Comment conjuguer le verbe connaître au futur simple ?

Au futur simple, connaître se conjugue sur le radical connaîtr- : je connaîtrai, tu connaîtras, il connaîtra, nous connaîtrons, vous connaîtrez, ils connaîtront. Le point à surveiller est l’accent circonflexe sur le i du radical. En révision, je conseille de mémoriser toute la série d’un bloc, car elle est très régulière.

Comment conjuguer le verbe savoir ?

Le verbe savoir est irrégulier. Au présent : je sais, tu sais, il sait, nous savons, vous savez, ils savent. À l’imparfait : je savais, tu savais, il savait, nous savions, vous saviez, ils savaient. Au futur : je saurai, tu sauras, il saura, nous saurons, vous saurez, ils sauront. Il faut bien distinguer savoir et connaître selon le sens.

Comment conjuguer le verbe connaître ?

Connaître est un verbe du troisième groupe.

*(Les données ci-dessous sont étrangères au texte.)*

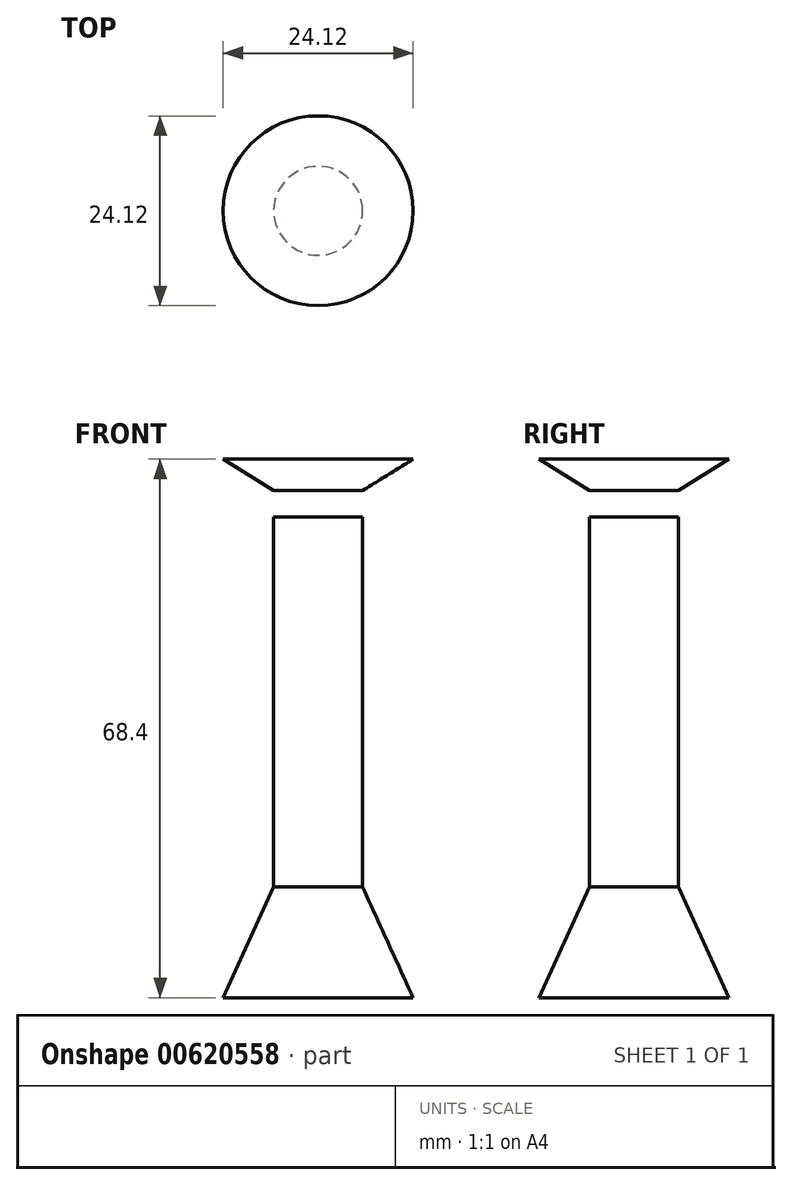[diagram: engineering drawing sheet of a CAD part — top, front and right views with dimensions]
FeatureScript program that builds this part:
annotation { "Feature Type Name" : "Feature", "Feature Type Description" : "" }
export const myFeature = defineFeature(function(context is Context, id is Id, definition is map)
    precondition{}
    {
        {
            var Q0;
            Q0=qCreatedBy(makeId("Front.planeOp"),FACE);
            var sketch = newSketch(context, id + "F0", { "sketchPlane" : qUnion([Q0])});
            skLineSegment(sketch, "E0.bottom", {"start": v(-5.65, 34.66) * mm, "end": v(0, 34.66) * mm});
            skLineSegment(sketch, "E0.top", {"start": v(-5.65, 30.7) * mm, "end": v(0, 30.7) * mm});
            skLineSegment(sketch, "E0.left", {"start": v(-5.65, 34.66) * mm, "end": v(-5.65, 30.7) * mm});
            skLineSegment(sketch, "E0.right", {"start": v(0, 34.66) * mm, "end": v(0, 30.7) * mm});
            skLineSegment(sketch, "E1.bottom", {"start": v(-2.82, 30.7) * mm, "end": v(0, 30.7) * mm});
            skLineSegment(sketch, "E1.top", {"start": v(-2.82, 27.33) * mm, "end": v(0, 27.33) * mm});
            skLineSegment(sketch, "E1.left", {"start": v(-2.82, 30.7) * mm, "end": v(-2.82, 27.33) * mm});
            skLineSegment(sketch, "E1.right", {"start": v(0, 30.7) * mm, "end": v(0, 27.33) * mm});
            skLineSegment(sketch, "E2.bottom", {"start": v(-5.65, 27.33) * mm, "end": v(0, 27.33) * mm});
            skLineSegment(sketch, "E2.top", {"start": v(-5.65, -19.7) * mm, "end": v(0, -19.7) * mm});
            skLineSegment(sketch, "E2.left", {"start": v(-5.65, 27.33) * mm, "end": v(-5.65, -19.7) * mm});
            skLineSegment(sketch, "E2.right", {"start": v(0, 27.33) * mm, "end": v(0, -19.7) * mm});
            skLineSegment(sketch, "E3", {"start": v(-5.65, 30.7) * mm, "end": v(-12.06, 34.66) * mm});
            skLineSegment(sketch, "E4", {"start": v(-12.06, 34.66) * mm, "end": v(-5.65, 34.66) * mm});
            skLineSegment(sketch, "E5", {"start": v(-5.65, -19.7) * mm, "end": v(-12.06, -33.74) * mm});
            skLineSegment(sketch, "E6", {"start": v(-12.06, -33.74) * mm, "end": v(0, -33.74) * mm});
            skLineSegment(sketch, "E7", {"start": v(0, -33.74) * mm, "end": v(0, -19.7) * mm});
            skSolve(sketch);
        }
        {
            var Q0;
            Q0=makeQuery(id+"F0.imprint","IMPRINT",FACE,{"disambiguationData":[TD([[makeQuery(id+"F0.imprint","IMPRINT",EDGE,{"derivedFrom":sQuery(id+"F0.wireOp",EDGE,"E0.bottom")}),-1.0]])]});
            var Q1;
            Q1=makeQuery(id+"F0.imprint","IMPRINT",FACE,{"disambiguationData":[TD([[makeQuery(id+"F0.imprint","IMPRINT",EDGE,{"derivedFrom":sQuery(id+"F0.wireOp",EDGE,"E0.left")}),-1.0]])]});
            var Q2;
            Q2=makeQuery(id+"F0.imprint","IMPRINT",FACE,{"disambiguationData":[TD([[makeQuery(id+"F0.imprint","IMPRINT",EDGE,{"derivedFrom":sQuery(id+"F0.wireOp",EDGE,"E2.top")}),1.0]])]});
            var Q3;
            Q3=makeQuery(id+"F0.imprint","IMPRINT",FACE,{"disambiguationData":[TD([[makeQuery(id+"F0.imprint","IMPRINT",EDGE,{"derivedFrom":sQuery(id+"F0.wireOp",EDGE,"E1.bottom")}),-1.0]])]});
            var Q4;
            Q4=makeQuery(id+"F0.imprint","IMPRINT",FACE,{"disambiguationData":[TD([[makeQuery(id+"F0.imprint","IMPRINT",EDGE,{"derivedFrom":sQuery(id+"F0.wireOp",EDGE,"E2.top")}),-1.0]])]});
            var Q5;
            Q5=sQuery(id+"F0.wireOp",EDGE,"E2.right");
            revolve(context, id + "F1", {"entities" : qUnion([Q0, Q1, Q2, Q3, Q4]), "axis" : qUnion([Q5]), "revolveType" : RevolveType.FULL});
        }
    });
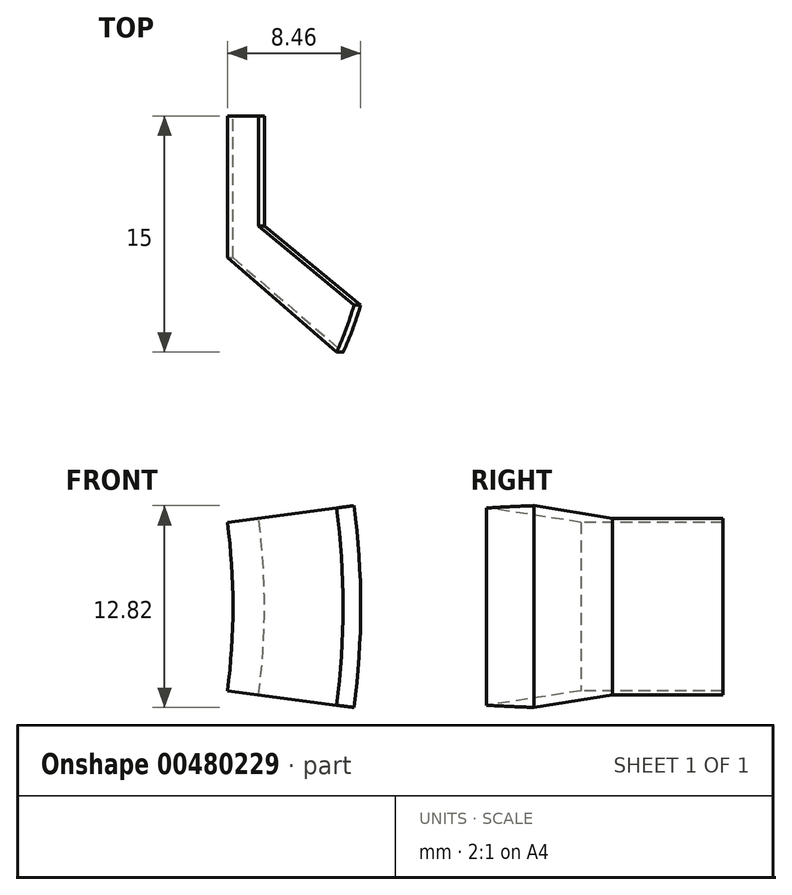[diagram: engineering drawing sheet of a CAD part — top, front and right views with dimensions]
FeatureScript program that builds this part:
annotation { "Feature Type Name" : "Feature", "Feature Type Description" : "" }
export const myFeature = defineFeature(function(context is Context, id is Id, definition is map)
    precondition{}
    {
        {
            var Q0;
            Q0=qCreatedBy(makeId("Top.planeOp"),FACE);
            var sketch = newSketch(context, id + "F0", { "sketchPlane" : qUnion([Q0])});
            skEllipse(sketch, "E0", {"center": v(0, 0) * mm, "majorRadius": 50 * mm, "minorRadius": 32.5 * mm, "majorAxis": v(1, 0)});
            skLineSegment(sketch, "E1", {"start": v(49.1, -6.13) * mm, "end": v(42.99, -1.13) * mm});
            skLineSegment(sketch, "E2", {"start": v(42.99, -1.13) * mm, "end": v(42.99, 5.87) * mm});
            skLineSegment(sketch, "E3", {"start": v(42.99, 5.87) * mm, "end": v(40.99, 5.87) * mm});
            skLineSegment(sketch, "E4", {"start": v(40.99, 5.87) * mm, "end": v(40.99, -3.13) * mm});
            skLineSegment(sketch, "E5", {"start": v(40.99, -3.13) * mm, "end": v(47.99, -9.13) * mm});
            skLineSegment(sketch, "E6", {"start": v(0, 50.65) * mm, "end": v(0, -40.65) * mm, "construction": true});
            skPoint(sketch, "E6.endSnap0", {"position": v(0, -32.5) * mm});
            skLineSegment(sketch, "E7", {"start": v(0, 32.5) * mm, "end": v(50, 0) * mm, "construction": true});
            skSolve(sketch);
        }
        {
            var Q0;
            {var subQ0=sQuery(id+"F0.wireOp",EDGE,"E1");Q0=makeQuery(id+"F0.imprint","IMPRINT",FACE,{"disambiguationData":[TD([[makeQuery(id+"F0.imprint","IMPRINT",EDGE,{"derivedFrom":subQ0}),1.0]])]});}
            var Q1;
            Q1=sQuery(id+"F0.wireOp",EDGE,"E6");
            revolve(context, id + "F1", {"entities" : qUnion([Q0]), "axis" : qUnion([Q1]), "revolveType" : RevolveType.SYMMETRIC, "angle" : 15 * degree});
        }
    });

Au présent : je connais, tu connais, il connaît, nous connaissons, vous connaissez, ils connaissent. Au passé composé : j’ai connu. À l’imparfait : je connaissais. Au futur : je connaîtrai. Le meilleur réflexe est de repérer les formes avec accent circonflexe et celles en -ss- comme nous connaissons.

Comment conjuguer le verbe connaître à l'imparfait ?

À l’imparfait, connaître se forme sur le radical de nous connaissons, donc connaiss-. On obtient : je connaissais, tu connaissais, il connaissait, nous connaissions, vous connaissiez, ils connaissaient. C’est une conjugaison rentable à apprendre, car elle est régulière une fois le radical trouvé. L’erreur fréquente est d’oublier le groupe -ss-.

Comment écrire il connaît ?

On écrit « il connaît » avec un accent circonflexe sur le i : connaît. C’est la forme du présent de l’indicatif, troisième personne du singulier du verbe connaître. Exemple : « Il connaît son cours ». En pratique, je conseille de vérifier ce mot comme un point de contrôle, car l’oubli de l’accent est très fréquent.

Quel est le participe présent du verbe connaître ?

Le participe présent du verbe connaître est connaissant. Exemple : « En connaissant mieux la méthode, il progresse ». Il se forme à partir de la base de nous connaissons. Attention à ne pas le confondre avec l’adjectif verbal dans d’autres verbes. Ici, la forme utile à retenir est simple : connaissant, avec -ss-.

Comment connaître imparfait ?

Si la question porte sur l’imparfait de connaître, la série correcte est : je connaissais, tu connaissais, il connaissait, nous connaissions, vous connaissiez, ils connaissaient. La méthode la plus fiable consiste à partir de « nous connaissons », retirer -ons, puis ajouter les terminaisons de l’imparfait. C’est rapide et très efficace en contrôle.

Si votre objectif est l’efficacité, retenez d’abord le noyau rentable : connais, connaît, connaissons, connaissais, connaîtrai, ai connu, connu. C’est ce paquet minimal qui couvre l’essentiel des usages scolaires. Ensuite seulement, élargissez aux temps moins fréquents. Pour réviser intelligemment, testez-vous sur les confusions réelles — connais/connaît, connu/connaît, savoir/connaître — puis corrigez immédiatement : c’est là que les points se gagnent.